**DESCRIPTION OF THE TASK**. Only an exact copy of the records, from the line with "kubikov.ru/blog/actions/nam-10-let/" through the last line, is wanted.

◆ ◆ ◆ ◆ ◆ ◆ ◆

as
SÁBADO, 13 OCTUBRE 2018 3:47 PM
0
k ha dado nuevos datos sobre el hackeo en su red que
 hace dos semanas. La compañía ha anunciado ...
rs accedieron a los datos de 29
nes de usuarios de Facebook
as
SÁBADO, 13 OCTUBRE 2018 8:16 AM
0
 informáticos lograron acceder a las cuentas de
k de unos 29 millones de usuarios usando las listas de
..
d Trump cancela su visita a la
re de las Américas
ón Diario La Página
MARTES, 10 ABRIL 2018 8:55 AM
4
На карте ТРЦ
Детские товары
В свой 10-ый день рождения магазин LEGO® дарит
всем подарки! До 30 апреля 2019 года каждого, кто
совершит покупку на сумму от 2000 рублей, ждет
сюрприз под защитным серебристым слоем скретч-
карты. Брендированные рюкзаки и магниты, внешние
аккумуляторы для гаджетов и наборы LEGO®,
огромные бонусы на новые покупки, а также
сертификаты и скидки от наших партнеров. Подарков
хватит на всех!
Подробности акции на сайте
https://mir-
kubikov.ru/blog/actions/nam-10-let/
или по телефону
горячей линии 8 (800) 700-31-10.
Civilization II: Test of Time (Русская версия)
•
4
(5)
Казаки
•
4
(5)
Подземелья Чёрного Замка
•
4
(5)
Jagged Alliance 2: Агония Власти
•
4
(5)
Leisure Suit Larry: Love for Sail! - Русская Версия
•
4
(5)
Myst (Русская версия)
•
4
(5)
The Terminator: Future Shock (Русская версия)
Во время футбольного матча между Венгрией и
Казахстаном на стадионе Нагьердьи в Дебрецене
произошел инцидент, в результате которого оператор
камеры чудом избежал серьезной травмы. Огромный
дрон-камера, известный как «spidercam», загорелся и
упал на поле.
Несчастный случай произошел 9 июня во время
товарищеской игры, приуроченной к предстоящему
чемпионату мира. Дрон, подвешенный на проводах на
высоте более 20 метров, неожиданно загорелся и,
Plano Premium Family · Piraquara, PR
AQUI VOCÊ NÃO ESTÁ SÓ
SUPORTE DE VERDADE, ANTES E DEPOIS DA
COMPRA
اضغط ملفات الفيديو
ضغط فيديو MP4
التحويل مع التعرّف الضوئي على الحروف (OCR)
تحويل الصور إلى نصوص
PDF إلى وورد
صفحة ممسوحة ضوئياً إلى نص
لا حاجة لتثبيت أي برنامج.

◆ ◆ ◆ ◆ ◆ ◆ ◆

**RESULT FOR THIS EXERCISE**.
kubikov.ru/blog/actions/nam-10-let/
или по телефону
горячей линии 8 (800) 700-31-10.
Civilization II: Test of Time (Русская версия)
•
4
(5)
Казаки
•
4
(5)
Подземелья Чёрного Замка
•
4
(5)
Jagged Alliance 2: Агония Власти
•
4
(5)
Leisure Suit Larry: Love for Sail! - Русская Версия
•
4
(5)
Myst (Русская версия)
•
4
(5)
The Terminator: Future Shock (Русская версия)
Во время футбольного матча между Венгрией и
Казахстаном на стадионе Нагьердьи в Дебрецене
произошел инцидент, в результате которого оператор
камеры чудом избежал серьезной травмы. Огромный
дрон-камера, известный как «spidercam», загорелся и
упал на поле.
Несчастный случай произошел 9 июня во время
товарищеской игры, приуроченной к предстоящему
чемпионату мира. Дрон, подвешенный на проводах на
высоте более 20 метров, неожиданно загорелся и,
Plano Premium Family · Piraquara, PR
AQUI VOCÊ NÃO ESTÁ SÓ
SUPORTE DE VERDADE, ANTES E DEPOIS DA
COMPRA
اضغط ملفات الفيديو
ضغط فيديو MP4
التحويل مع التعرّف الضوئي على الحروف (OCR)
تحويل الصور إلى نصوص
PDF إلى وورد
صفحة ممسوحة ضوئياً إلى نص
لا حاجة لتثبيت أي برنامج.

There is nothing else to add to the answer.